[Opening THE INPUT section]

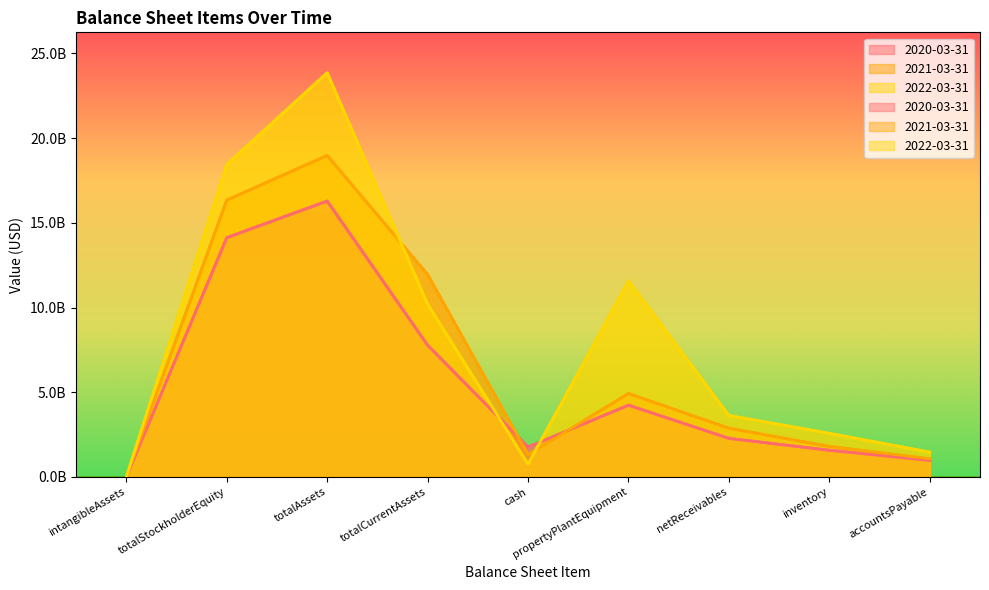

At which category is the sum across all series the highest?

totalAssets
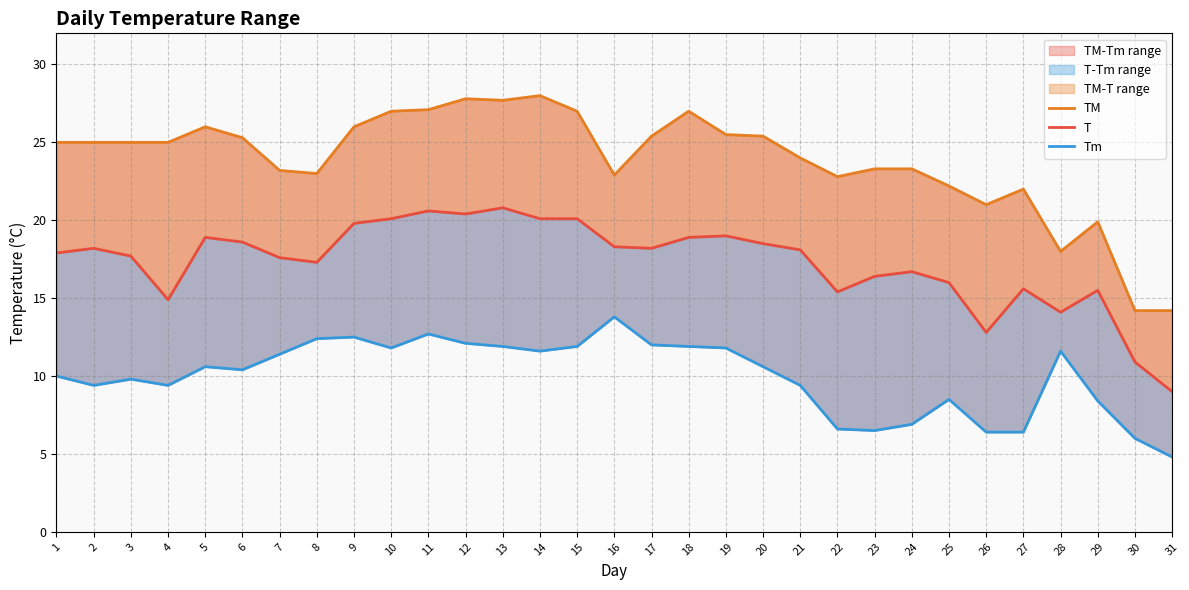

At which label does TM reach its peak?

14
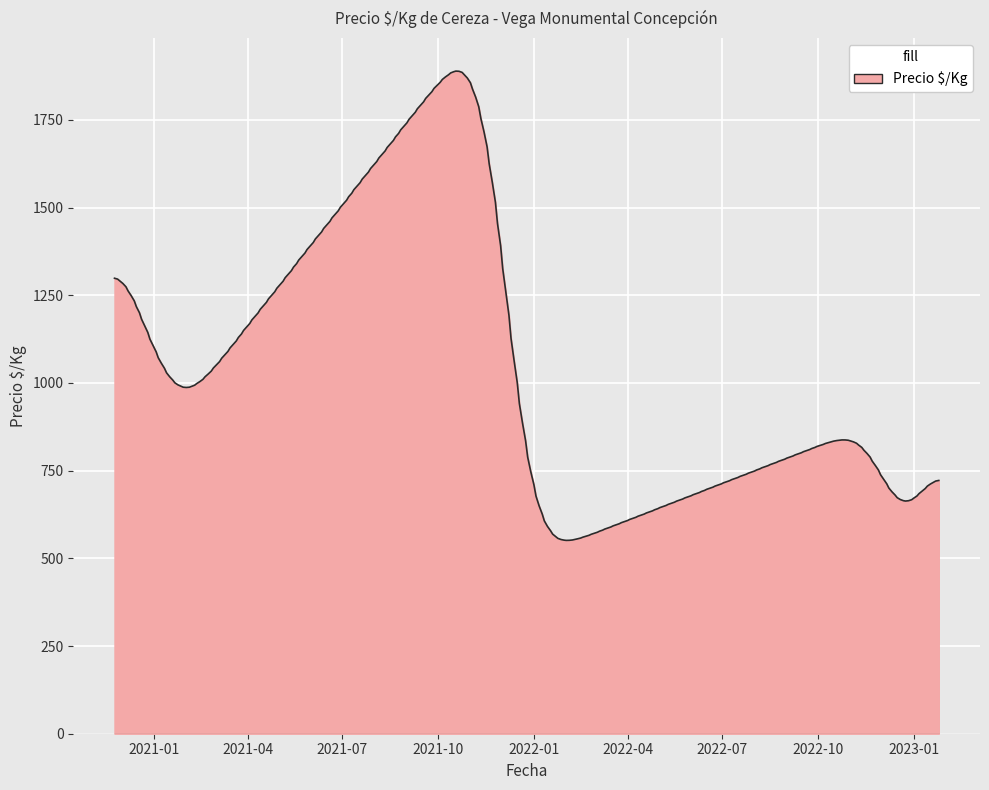

What is the maximum value shown in the chart?

1889.1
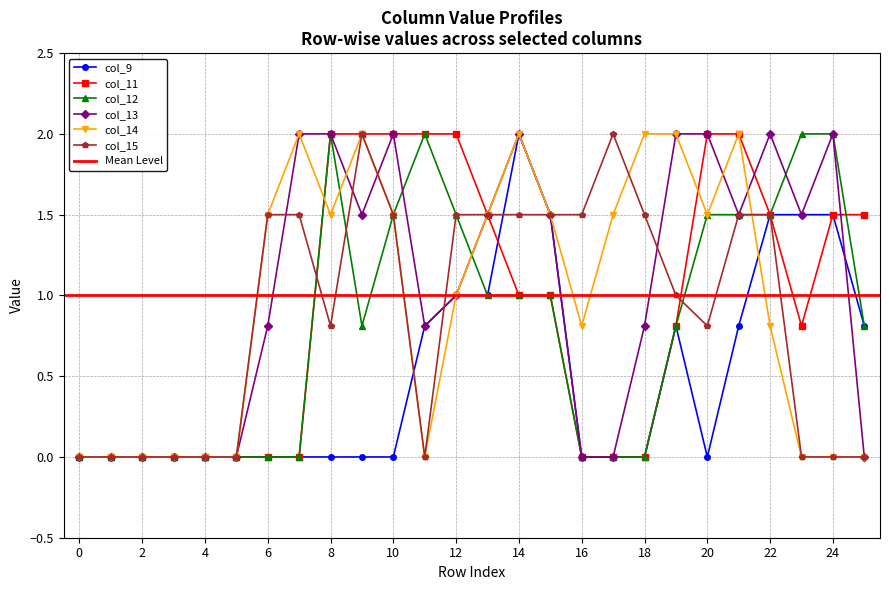

How many values in col_12 are above zero?

15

[Closing THE INPUT section]

TO DO — Reproduce all of the entries above with "maximum" changed to "largest" and everything else left unchanged. Omit the pictures.

RESPONSE BOX —
At which category is the sum across all series the highest?

totalAssets

At which label does TM reach its peak?

14

What is the largest value shown in the chart?

1889.1

How many values in col_12 are above zero?

15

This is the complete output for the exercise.